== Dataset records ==
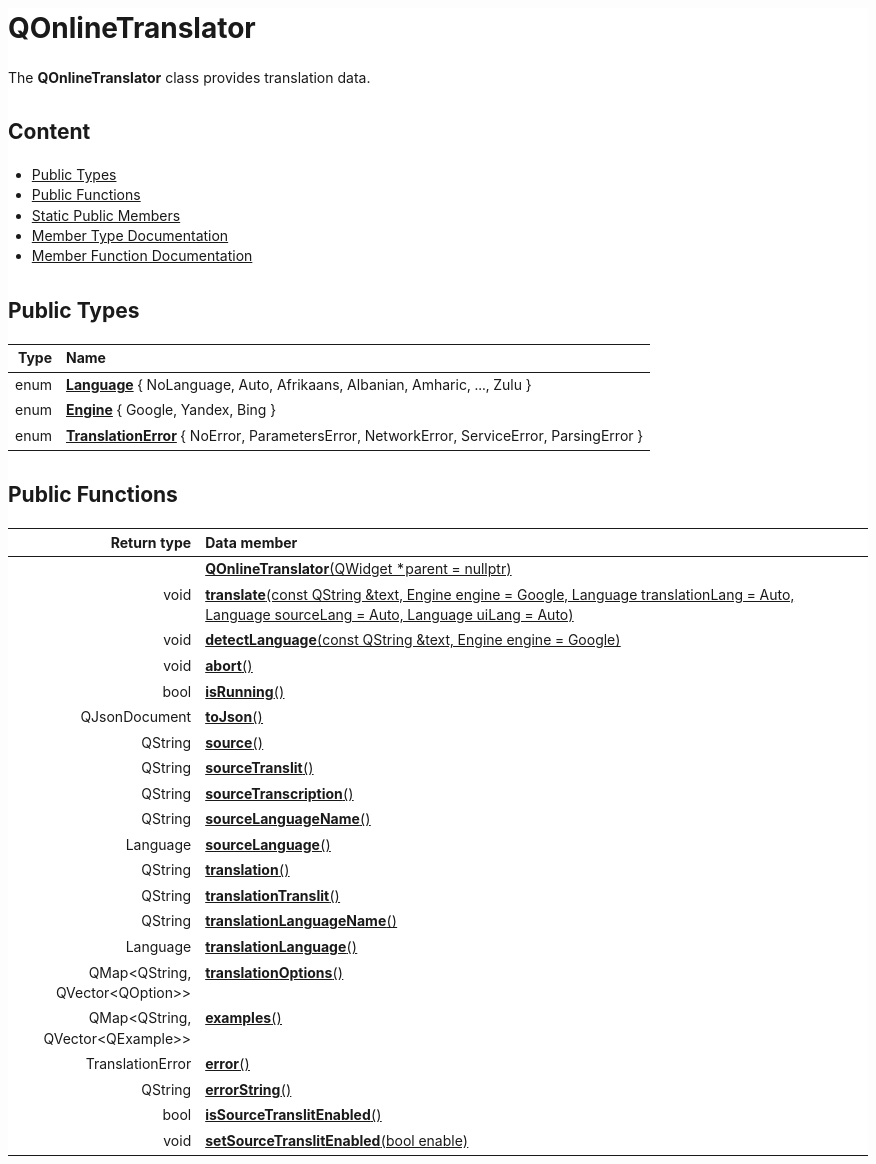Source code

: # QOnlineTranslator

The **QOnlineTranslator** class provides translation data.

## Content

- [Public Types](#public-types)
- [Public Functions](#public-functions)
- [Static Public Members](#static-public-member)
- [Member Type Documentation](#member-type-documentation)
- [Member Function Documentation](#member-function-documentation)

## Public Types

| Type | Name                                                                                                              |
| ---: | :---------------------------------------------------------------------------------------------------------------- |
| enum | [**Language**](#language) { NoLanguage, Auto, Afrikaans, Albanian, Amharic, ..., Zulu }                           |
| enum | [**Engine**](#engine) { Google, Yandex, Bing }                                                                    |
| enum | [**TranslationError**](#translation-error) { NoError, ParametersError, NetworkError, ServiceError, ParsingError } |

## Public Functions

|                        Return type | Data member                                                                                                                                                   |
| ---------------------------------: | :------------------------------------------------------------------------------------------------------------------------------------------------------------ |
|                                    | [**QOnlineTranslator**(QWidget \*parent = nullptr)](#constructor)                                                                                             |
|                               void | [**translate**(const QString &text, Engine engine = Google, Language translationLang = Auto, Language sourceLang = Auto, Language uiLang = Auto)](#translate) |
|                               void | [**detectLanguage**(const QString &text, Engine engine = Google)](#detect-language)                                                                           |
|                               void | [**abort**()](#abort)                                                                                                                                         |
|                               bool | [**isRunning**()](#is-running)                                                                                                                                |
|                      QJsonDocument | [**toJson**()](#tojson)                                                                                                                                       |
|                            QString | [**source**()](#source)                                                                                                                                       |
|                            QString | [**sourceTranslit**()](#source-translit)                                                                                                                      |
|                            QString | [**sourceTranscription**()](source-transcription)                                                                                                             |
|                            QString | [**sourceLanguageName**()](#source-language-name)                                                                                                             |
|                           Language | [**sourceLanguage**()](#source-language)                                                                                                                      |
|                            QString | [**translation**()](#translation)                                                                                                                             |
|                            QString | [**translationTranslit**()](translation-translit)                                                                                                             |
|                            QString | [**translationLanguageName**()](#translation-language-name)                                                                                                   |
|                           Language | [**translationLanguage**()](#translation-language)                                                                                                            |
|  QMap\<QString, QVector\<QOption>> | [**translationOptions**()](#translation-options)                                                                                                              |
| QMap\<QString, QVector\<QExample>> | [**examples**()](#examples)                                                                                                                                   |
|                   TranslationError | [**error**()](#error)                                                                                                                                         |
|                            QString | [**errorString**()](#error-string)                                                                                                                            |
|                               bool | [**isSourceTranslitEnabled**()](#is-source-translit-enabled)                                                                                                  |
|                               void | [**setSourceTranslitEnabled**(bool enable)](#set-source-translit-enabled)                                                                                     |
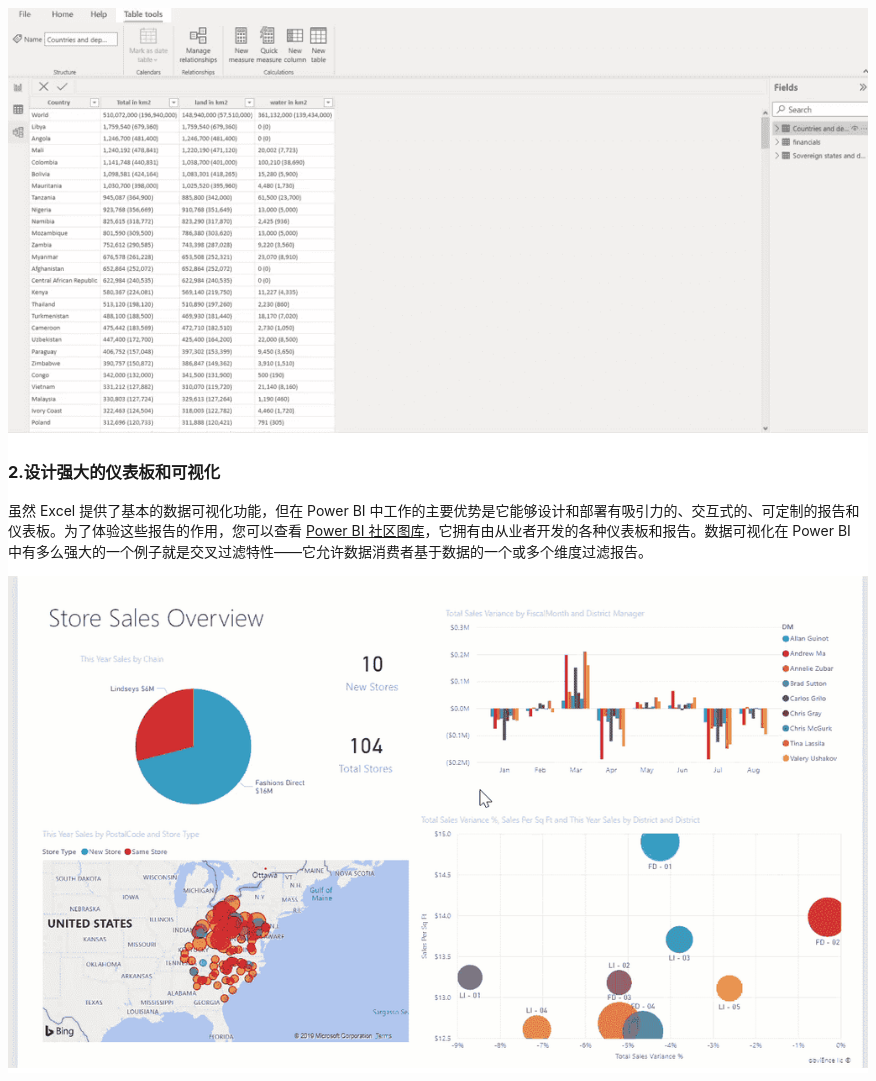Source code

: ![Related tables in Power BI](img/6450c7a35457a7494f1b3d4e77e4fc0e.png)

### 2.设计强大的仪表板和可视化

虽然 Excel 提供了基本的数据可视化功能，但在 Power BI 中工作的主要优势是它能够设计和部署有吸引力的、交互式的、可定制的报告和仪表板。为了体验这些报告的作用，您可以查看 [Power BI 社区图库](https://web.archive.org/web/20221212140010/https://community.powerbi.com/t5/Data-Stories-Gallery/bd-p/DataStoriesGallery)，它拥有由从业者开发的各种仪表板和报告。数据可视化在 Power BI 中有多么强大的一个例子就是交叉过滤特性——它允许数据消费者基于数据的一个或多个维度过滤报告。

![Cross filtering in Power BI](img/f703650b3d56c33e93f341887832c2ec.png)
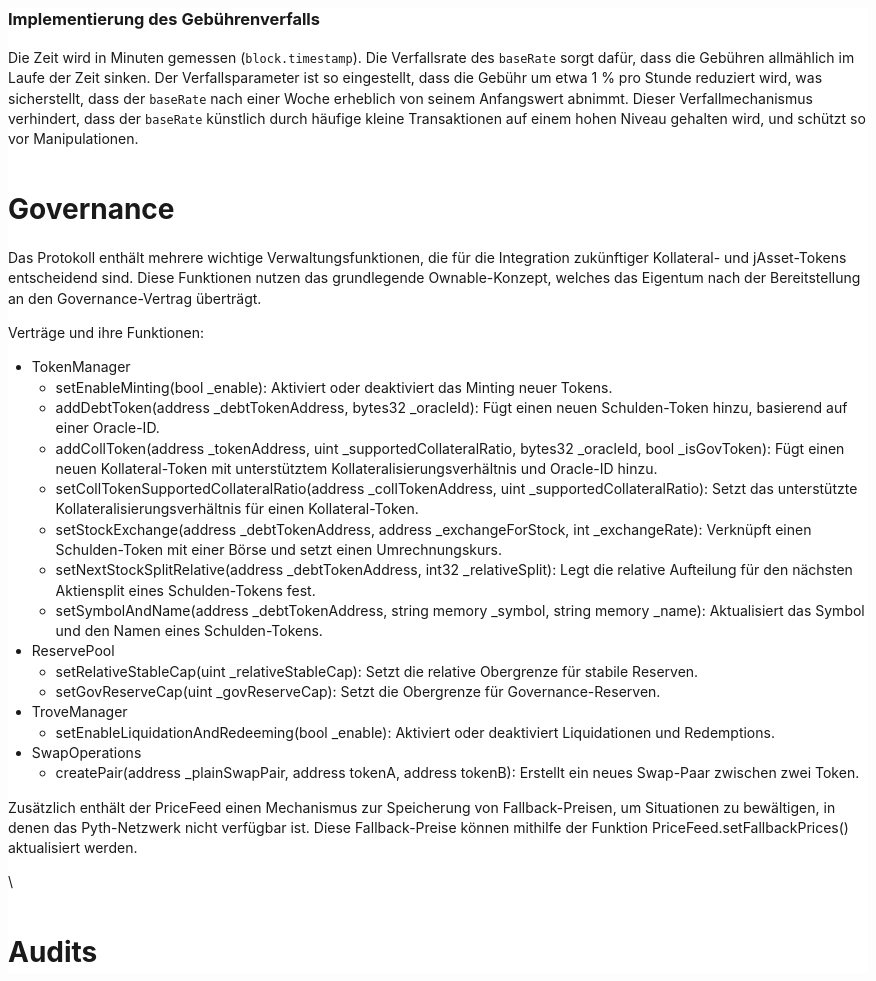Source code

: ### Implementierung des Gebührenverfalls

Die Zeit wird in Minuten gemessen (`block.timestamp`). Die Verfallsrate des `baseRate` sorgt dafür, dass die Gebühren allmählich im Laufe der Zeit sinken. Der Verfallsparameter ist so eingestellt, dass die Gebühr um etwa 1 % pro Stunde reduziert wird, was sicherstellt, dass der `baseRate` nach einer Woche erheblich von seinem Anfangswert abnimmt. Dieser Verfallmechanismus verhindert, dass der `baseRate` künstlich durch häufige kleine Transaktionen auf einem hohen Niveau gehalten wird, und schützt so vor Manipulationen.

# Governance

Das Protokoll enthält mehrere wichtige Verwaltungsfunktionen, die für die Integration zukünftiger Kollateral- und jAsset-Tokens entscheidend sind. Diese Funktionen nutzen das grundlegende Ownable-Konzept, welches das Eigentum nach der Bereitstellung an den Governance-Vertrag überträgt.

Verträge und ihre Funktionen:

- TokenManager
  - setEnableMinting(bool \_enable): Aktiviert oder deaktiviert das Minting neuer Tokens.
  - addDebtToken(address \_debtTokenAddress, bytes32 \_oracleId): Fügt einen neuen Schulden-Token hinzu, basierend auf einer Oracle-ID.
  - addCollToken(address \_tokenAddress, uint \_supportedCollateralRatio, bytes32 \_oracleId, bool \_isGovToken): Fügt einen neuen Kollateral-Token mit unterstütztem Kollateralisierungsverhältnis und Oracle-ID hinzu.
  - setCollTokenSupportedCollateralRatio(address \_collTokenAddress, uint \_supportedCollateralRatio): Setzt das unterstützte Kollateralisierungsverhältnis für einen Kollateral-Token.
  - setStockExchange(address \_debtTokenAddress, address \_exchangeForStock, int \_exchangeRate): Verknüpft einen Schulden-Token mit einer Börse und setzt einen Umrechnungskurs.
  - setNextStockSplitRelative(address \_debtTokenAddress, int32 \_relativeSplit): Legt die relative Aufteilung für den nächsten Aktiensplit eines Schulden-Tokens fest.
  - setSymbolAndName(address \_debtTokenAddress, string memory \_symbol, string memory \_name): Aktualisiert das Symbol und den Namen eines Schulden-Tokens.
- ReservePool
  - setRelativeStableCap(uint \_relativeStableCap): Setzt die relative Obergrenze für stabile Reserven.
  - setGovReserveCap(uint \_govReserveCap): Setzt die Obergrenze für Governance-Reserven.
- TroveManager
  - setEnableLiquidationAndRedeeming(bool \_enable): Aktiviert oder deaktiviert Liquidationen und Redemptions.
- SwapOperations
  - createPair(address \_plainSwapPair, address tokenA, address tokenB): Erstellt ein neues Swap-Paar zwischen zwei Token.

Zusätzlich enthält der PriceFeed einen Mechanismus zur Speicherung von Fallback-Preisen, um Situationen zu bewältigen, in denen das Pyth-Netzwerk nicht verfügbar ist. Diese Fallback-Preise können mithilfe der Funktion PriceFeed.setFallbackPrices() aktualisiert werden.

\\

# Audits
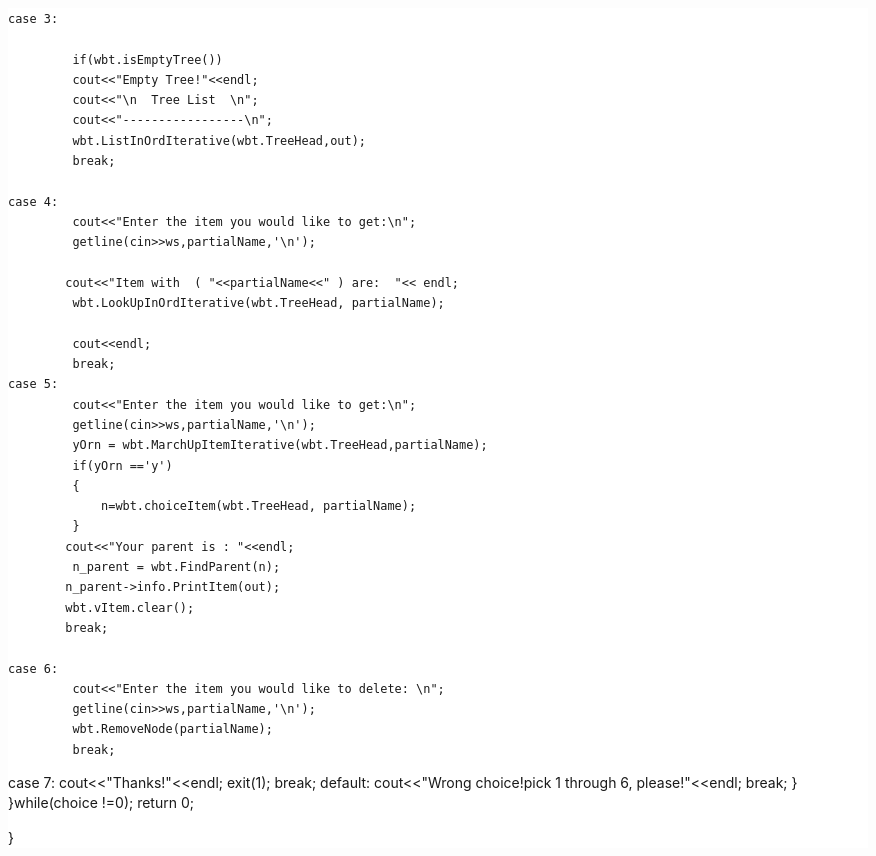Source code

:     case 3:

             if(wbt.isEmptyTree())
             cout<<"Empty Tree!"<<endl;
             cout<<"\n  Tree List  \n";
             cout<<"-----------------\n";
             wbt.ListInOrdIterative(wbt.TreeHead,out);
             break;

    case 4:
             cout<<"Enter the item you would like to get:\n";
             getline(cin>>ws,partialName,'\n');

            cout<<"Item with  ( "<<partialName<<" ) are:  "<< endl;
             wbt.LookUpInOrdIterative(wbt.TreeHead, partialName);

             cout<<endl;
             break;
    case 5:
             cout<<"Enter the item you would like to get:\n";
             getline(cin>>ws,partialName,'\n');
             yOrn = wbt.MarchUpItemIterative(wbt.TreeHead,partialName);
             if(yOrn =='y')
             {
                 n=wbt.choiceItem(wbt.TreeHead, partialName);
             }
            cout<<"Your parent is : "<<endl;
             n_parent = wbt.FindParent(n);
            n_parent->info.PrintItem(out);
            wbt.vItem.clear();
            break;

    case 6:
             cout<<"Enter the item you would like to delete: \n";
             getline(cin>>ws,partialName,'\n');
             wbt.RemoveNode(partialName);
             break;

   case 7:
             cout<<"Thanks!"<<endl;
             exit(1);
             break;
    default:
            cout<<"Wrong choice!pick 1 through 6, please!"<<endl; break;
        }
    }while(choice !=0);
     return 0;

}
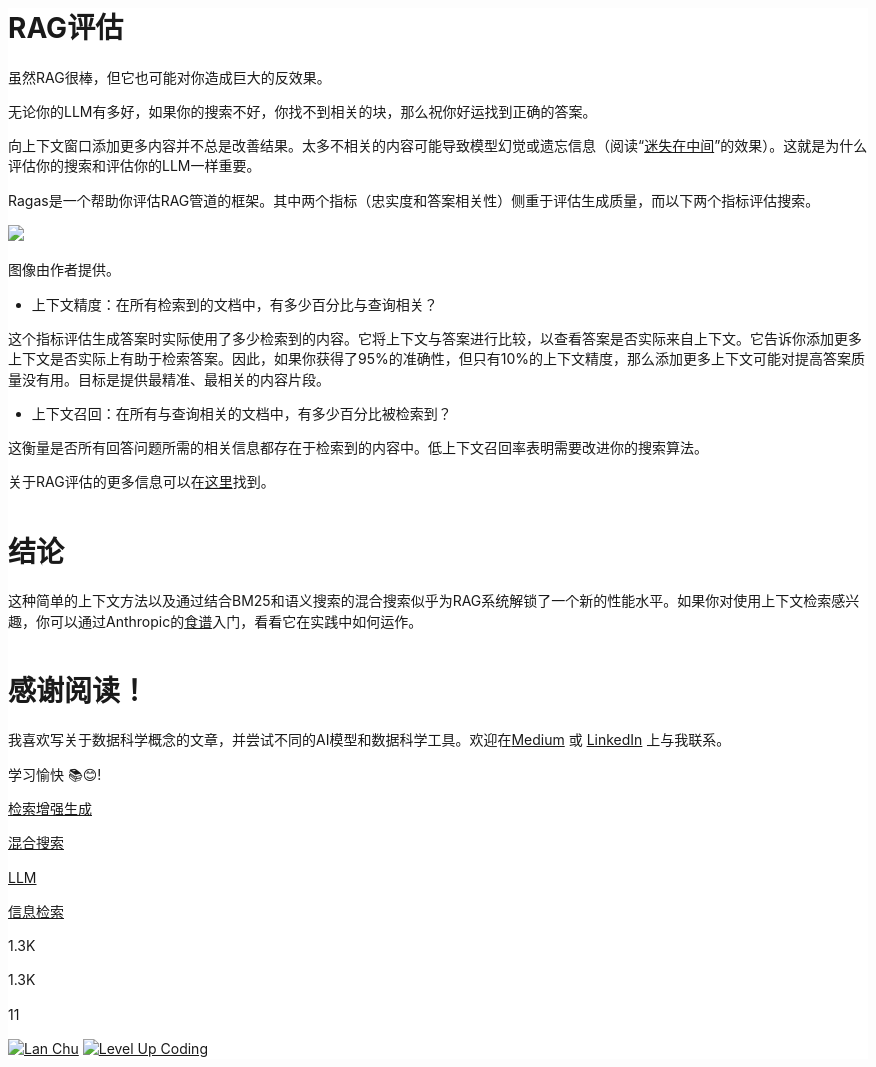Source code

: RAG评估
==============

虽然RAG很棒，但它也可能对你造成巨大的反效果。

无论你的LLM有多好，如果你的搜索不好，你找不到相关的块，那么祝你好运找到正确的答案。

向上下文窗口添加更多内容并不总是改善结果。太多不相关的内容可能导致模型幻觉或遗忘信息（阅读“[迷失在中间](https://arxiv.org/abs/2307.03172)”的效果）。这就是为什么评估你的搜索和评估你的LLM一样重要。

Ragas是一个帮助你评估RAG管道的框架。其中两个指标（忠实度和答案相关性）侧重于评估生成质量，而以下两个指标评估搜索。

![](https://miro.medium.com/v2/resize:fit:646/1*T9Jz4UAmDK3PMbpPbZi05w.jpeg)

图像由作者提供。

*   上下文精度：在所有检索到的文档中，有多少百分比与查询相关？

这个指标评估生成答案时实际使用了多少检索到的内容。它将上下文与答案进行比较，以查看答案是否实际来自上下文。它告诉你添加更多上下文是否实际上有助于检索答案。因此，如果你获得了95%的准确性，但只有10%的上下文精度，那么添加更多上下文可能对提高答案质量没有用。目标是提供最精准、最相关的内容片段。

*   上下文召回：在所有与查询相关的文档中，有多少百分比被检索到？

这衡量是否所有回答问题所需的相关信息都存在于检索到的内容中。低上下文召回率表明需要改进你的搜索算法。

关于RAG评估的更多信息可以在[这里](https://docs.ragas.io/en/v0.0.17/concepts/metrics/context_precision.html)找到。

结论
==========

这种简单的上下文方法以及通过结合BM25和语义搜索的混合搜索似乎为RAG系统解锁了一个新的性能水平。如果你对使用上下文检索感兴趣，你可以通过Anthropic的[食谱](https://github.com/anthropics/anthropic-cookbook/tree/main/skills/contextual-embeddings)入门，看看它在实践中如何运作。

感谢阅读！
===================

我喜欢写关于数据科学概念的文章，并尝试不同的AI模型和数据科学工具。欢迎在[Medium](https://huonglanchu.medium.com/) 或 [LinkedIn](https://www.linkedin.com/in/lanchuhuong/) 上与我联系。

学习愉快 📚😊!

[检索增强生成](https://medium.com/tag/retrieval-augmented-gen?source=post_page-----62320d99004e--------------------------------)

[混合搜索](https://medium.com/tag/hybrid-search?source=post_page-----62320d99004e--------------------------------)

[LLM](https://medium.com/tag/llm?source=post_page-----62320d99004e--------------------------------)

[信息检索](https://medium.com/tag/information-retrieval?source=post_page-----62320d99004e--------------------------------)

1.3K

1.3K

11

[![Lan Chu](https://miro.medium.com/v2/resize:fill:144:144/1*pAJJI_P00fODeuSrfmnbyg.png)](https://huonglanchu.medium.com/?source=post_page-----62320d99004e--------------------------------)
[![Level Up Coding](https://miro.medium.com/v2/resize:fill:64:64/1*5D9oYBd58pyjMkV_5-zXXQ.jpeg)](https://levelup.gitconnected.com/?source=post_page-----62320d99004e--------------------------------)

== ASSIGNMENT ==
Please gather every line in the records above that contains the word "oder" and list them.

== OUTPUT FOR THIS TASK ==
  - setEnableMinting(bool \_enable): Aktiviert oder deaktiviert das Minting neuer Tokens.
  - setEnableLiquidationAndRedeeming(bool \_enable): Aktiviert oder deaktiviert Liquidationen und Redemptions.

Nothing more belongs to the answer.